Lighting the World with a Smile

Hank Hogan

According to researchers in Germany, teeth may provide more than just a smile that helps gain friends and influence enemies. Instead, the structure of these dental fixtures could lead to the development of solar collectors that function under low-angle light conditions and strong winds or to better restorative dentistry techniques. Such are the beliefs of a team with members from the University of Ulm and Philipps University School of Dental Medicine in Marburg.

A cross section of a human tooth shows layers of enamel, dentin and pulp. Differences in refractive index among these layers — combined with the characteristic waveguide structure of the dentin — bring light from the outer tooth surface to the pulp. The upper inset shows a high-resolution microscopic image of the dentin's tubes. The lower inset is a scanning electron microscopic image of the photonic crystal structure of tubular dentin.

Andrei P. Sommer, a senior materials scientist at the University of Ulm, noted that such applications arise because teeth do not solely reflect light. “Teeth are, indeed, unique natural solar collectors. The biological purpose of the light-harvesting function is presently not totally clear,” he said.

Teeth consist of enamel on the outside and living pulp on the inside. Between these substances is dentin, which, as with the enamel, is composed of hydroxyapatite, a relatively transparent mineral with a refractive index of roughly 1.6. Unlike the partly crystalline solid enamel, however, dentin is full of hollow tubes that are up to 5 mm long and full of a liquid that has a refractive index of about 1.3. At the dentin-enamel interface, the tubes are a few hundred nanometers in diameter; at the dentin-pulp interface, the tubes are ~2 μm in diameter.

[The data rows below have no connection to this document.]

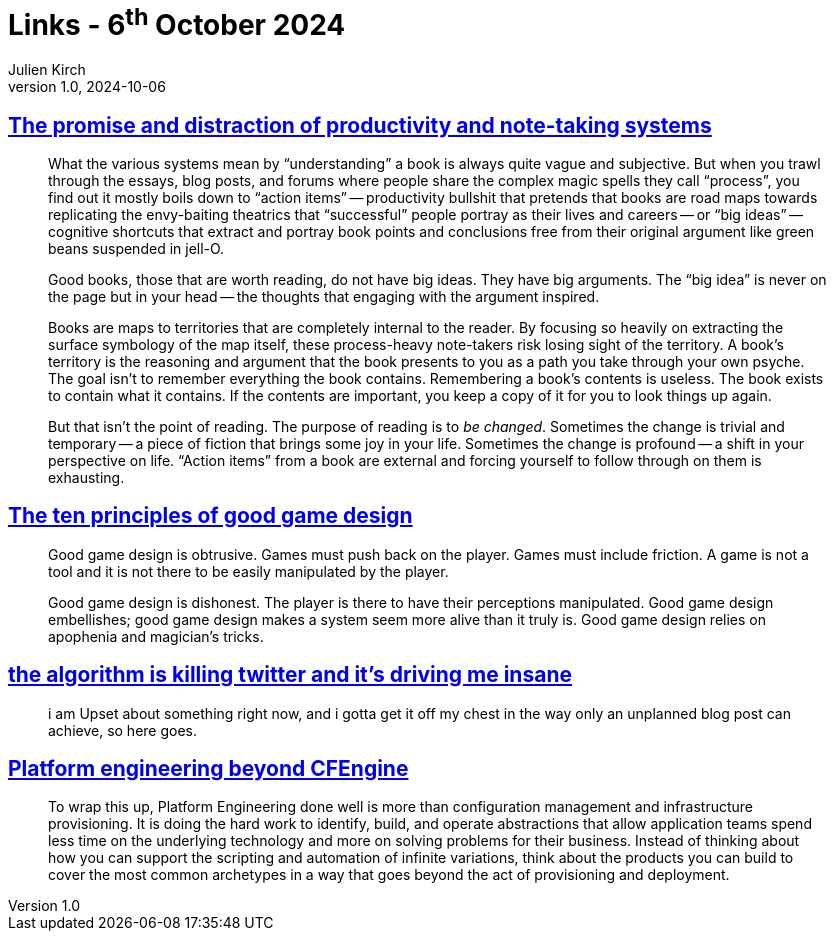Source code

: = Links - 6^th^ October 2024
Julien Kirch
v1.0, 2024-10-06
:article_lang: en
:figure-caption!:
:article_description: Reading, game design, unplanned blog post, platform engineering

== link:https://www.baldurbjarnason.com/2024/the-promise-and-the-distraction/[The promise and distraction of productivity and note-taking systems]

[quote]
____
What the various systems mean by "`understanding`" a book is always quite vague and subjective. But when you trawl through the essays, blog posts, and forums where people share the complex magic spells they call "`process`", you find out it mostly boils down to "`action items`" -- productivity bullshit that pretends that books are road maps towards replicating the envy-baiting theatrics that "`successful`" people portray as their lives and careers -- or "`big ideas`" -- cognitive shortcuts that extract and portray book points and conclusions free from their original argument like green beans suspended in jell-O.

Good books, those that are worth reading, do not have big ideas. They have big arguments. The "`big idea`" is never on the page but in your head -- the thoughts that engaging with the argument inspired.

Books are maps to territories that are completely internal to the reader. By focusing so heavily on extracting the surface symbology of the map itself, these process-heavy note-takers risk losing sight of the territory. A book's territory is the reasoning and argument that the book presents to you as a path you take through your own psyche. The goal isn't to remember everything the book contains. Remembering a book's contents is useless. The book exists to contain what it contains. If the contents are important, you keep a copy of it for you to look things up again.

But that isn't the point of reading. The purpose of reading is to _be changed_. Sometimes the change is trivial and temporary -- a piece of fiction that brings some joy in your life. Sometimes the change is profound -- a shift in your perspective on life. "`Action items`" from a book are external and forcing yourself to follow through on them is exhausting.
____

== link:https://azhdarchid.com/the-ten-principles-of-good-game-design/[The ten principles of good game design]

[quote]
_____
Good game design is obtrusive. Games must push back on the player. Games must include friction. A game is not a tool and it is not there to be easily manipulated by the player.
_____

[quote]
_____
Good game design is dishonest. The player is there to have their perceptions manipulated. Good game design embellishes; good game design makes a system seem more alive than it truly is. Good game design relies on apophenia and magician's tricks.
_____

== link:https://hikari.noyu.me/blog/2024-10-02-the-algorithm-is-killing-twitter-and-its-driving-me-insane.html[the algorithm is killing twitter and it's driving me insane]

[quote]
____
i am Upset about something right now, and i gotta get it off my chest in the way only an unplanned blog post can achieve, so here goes.
____

== link:https://skamille.medium.com/platform-engineering-beyond-cfengine-daa9268c9c5b[Platform engineering beyond CFEngine]

[quote]
____
To wrap this up, Platform Engineering done well is more than configuration management and infrastructure provisioning. It is doing the hard work to identify, build, and operate abstractions that allow application teams spend less time on the underlying technology and more on solving problems for their business. Instead of thinking about how you can support the scripting and automation of infinite variations, think about the products you can build to cover the most common archetypes in a way that goes beyond the act of provisioning and deployment.
____
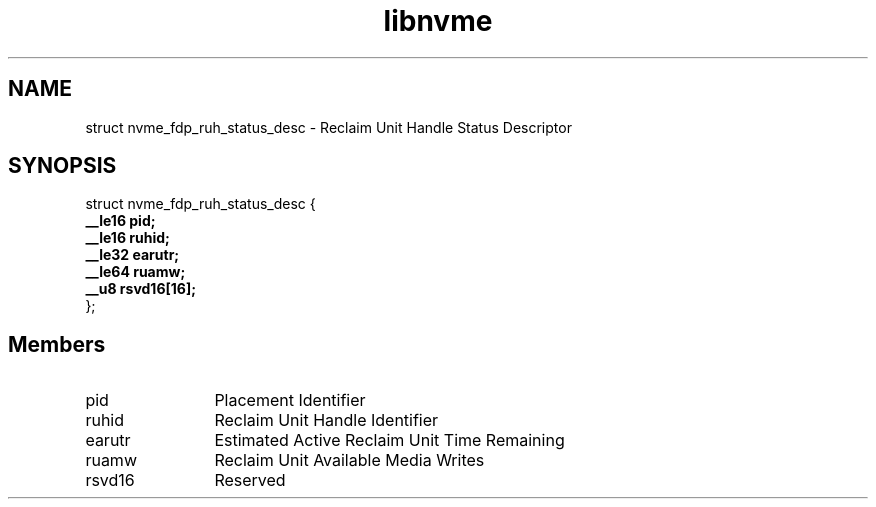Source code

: .TH "libnvme" 9 "struct nvme_fdp_ruh_status_desc" "September 2023" "API Manual" LINUX
.SH NAME
struct nvme_fdp_ruh_status_desc \- Reclaim Unit Handle Status Descriptor
.SH SYNOPSIS
struct nvme_fdp_ruh_status_desc {
.br
.BI "    __le16 pid;"
.br
.BI "    __le16 ruhid;"
.br
.BI "    __le32 earutr;"
.br
.BI "    __le64 ruamw;"
.br
.BI "    __u8 rsvd16[16];"
.br
.BI "
};
.br

.SH Members
.IP "pid" 12
Placement Identifier
.IP "ruhid" 12
Reclaim Unit Handle Identifier
.IP "earutr" 12
Estimated Active Reclaim Unit Time Remaining
.IP "ruamw" 12
Reclaim Unit Available Media Writes
.IP "rsvd16" 12
Reserved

The combination of structure and refractive indices makes teeth act as near-perfect photonic crystals, with the tubes functioning as antiguides that force light down the tube walls. Using a 40-mW, 670-nm laser from Lasotronic International Ltd. of Budapest, Hungary, the investigators found that light striking teeth from almost any angle is directed inward toward the pulp. By filling the tubes with cinnamon oil, which has a refractive index matching that of hydroxyapatite, they extinguished the effect.

Light funneling enables the treatment of inflamed pulp with a low-level therapeutic laser, which could affect restorative dentistry, because large composite fillings are photopolymerized from the top and side. Side illumination, according to Sommer, tends to be ineffective because the dentin’s structure prevents it from effectively reaching the filling.

Beyond the implications for dentistry, the research offers a blueprint for a solar collector, particularly in challenging environments. A solar collector built with a toothlike structure could collect light from any angle, and the vulnerable solar cell would be protected by a tough photonic crystal. Also, a rounded shape would shed obscuring snow, water and dust.

“Panels with arrays of photonic-crystal-based solar collectors represent a reasonable modality to generate energy in Antarctica,” Sommer said.

Energy & Fuels, September 2006, pp. 2189-2191.